DATA UNDER STUDY below:

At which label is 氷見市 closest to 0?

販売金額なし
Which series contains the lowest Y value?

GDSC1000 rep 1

End of DATA UNDER STUDY.
DATA UNDER STUDY below:

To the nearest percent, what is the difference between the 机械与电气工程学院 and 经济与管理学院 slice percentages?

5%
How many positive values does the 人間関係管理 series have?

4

End of DATA UNDER STUDY.
DATA UNDER STUDY below:

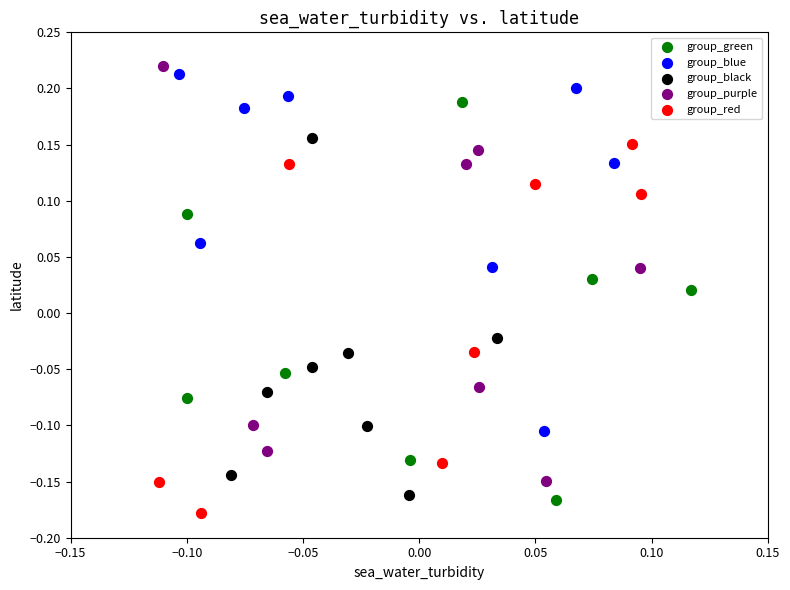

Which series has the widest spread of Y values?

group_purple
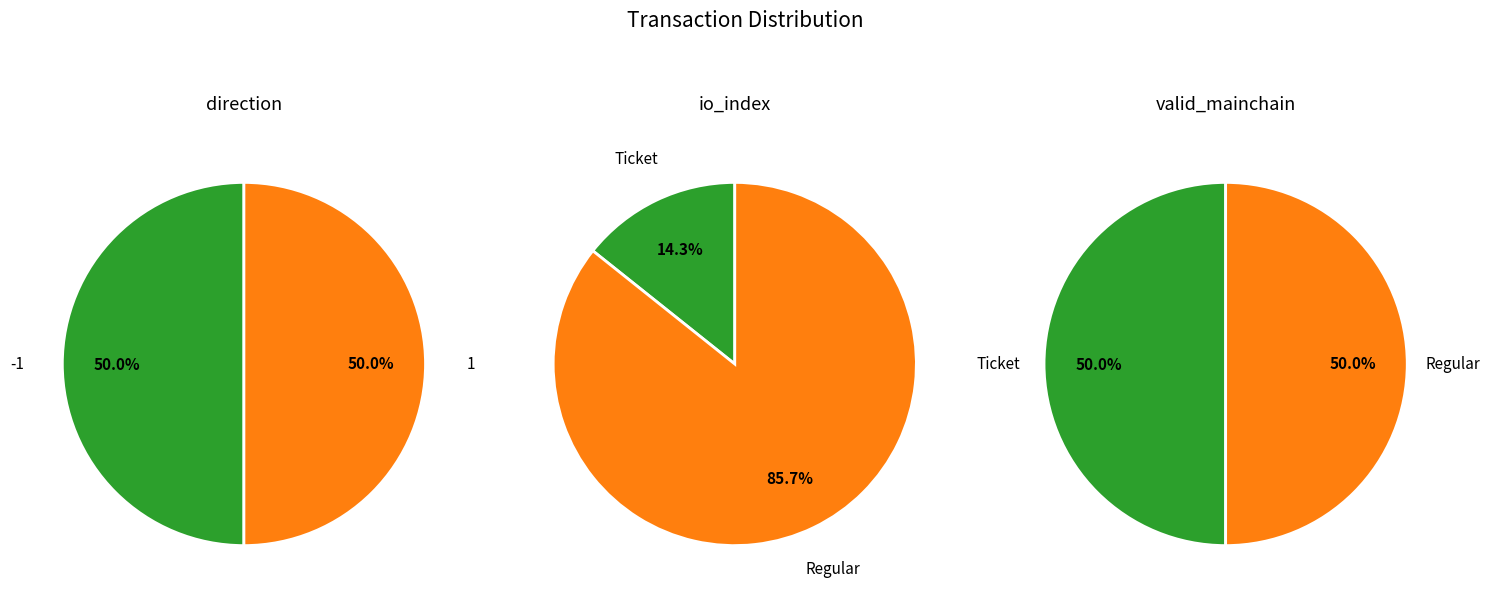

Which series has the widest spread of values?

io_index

End of DATA UNDER STUDY.

**WRITTEN TASK:** Lay out the data from the line with "At which label is 氷見市 closest to 0?" up to and including the line with "GDSC1000 rep 1" as a Markdown table with the columns Row and Data line, numbering each row and skipping blank lines.

**TASK SOLUTION:**
| Row | Data line |
|---|---|
| 1 | At which label is 氷見市 closest to 0? |
| 2 | 販売金額なし |
| 3 | Which series contains the lowest Y value? |
| 4 | GDSC1000 rep 1 |